# Simultaneous Equations

1. Oct 1, 2012

### FeDeX_LaTeX

The problem:

"$$xy + yz + zx = 12$$
$$xyz = 2 + x + y + z$$

Find a solution of the above simultaneous equations, in which all of x, y and z are positive, and prove that it is the only such solution.

Show that a solution exists in which x, y and z are real and distinct."

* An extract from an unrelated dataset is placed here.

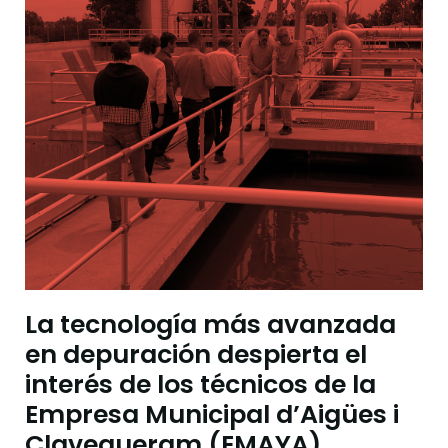
La tecnología más avanzada
en depuración despierta el
interés de los técnicos de la
Empresa Municipal d’Aigües i
Clavegueram (EMAYA)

I haven't really made much progress on this problem. I divided the first equation by the second and got;

$$\frac{1}{x} + \frac{1}{y} + \frac{1}{z} = \frac{12}{2 + x + y + z}$$

or

$$2 + x + y + z = \frac{12}{\frac{1}{x} + \frac{1}{y} + \frac{1}{z}}$$

if we do this:

$$\frac{2 + x + y + z}{4} = \frac{3}{\frac{1}{x} + \frac{1}{y} + \frac{1}{z}}$$

I notice that the LHS is the arithmetic mean of {2, x, y, z} and the RHS is the harmonic mean of {x, y, z}. They are equal iff x = y = z = 2, so one solution is x = 2, y = 2, z = 2. BUT it appears that they want x, y and z to be distinct.

Can anyone help me here?

Thanks.

EDIT:
Wait... on second thought, what I wrote is wrong. The two sets {2,x,y,z} and {x,y,z} aren't identical. Looks like I am back to square one.

Last edited: Oct 1, 2012
2. Oct 1, 2012

### ramsey2879

Since the solution is unique, you can try to make the problem simple by adding a relationship between x,y and z and see if the problem can still be solved. perhaps you may try x,y,z form an arithmetic sequence, etc. What makes you think z,y,z must be different? Looks like a valid solution, i.e. the one in which x thru z are each positive. In the second part, a negative number could be included.

Last edited: Oct 1, 2012
3. Oct 1, 2012

### pwsnafu

There are two different problems here, and you are conflating them

You want the unique positive solution. It is obvious that x=y=z=2 is the solution because you can substitute the values in the original. What you need to show is that unique implies symmetric.

The only positive solution is symmetric, so if you want distinct, at least one must be negative.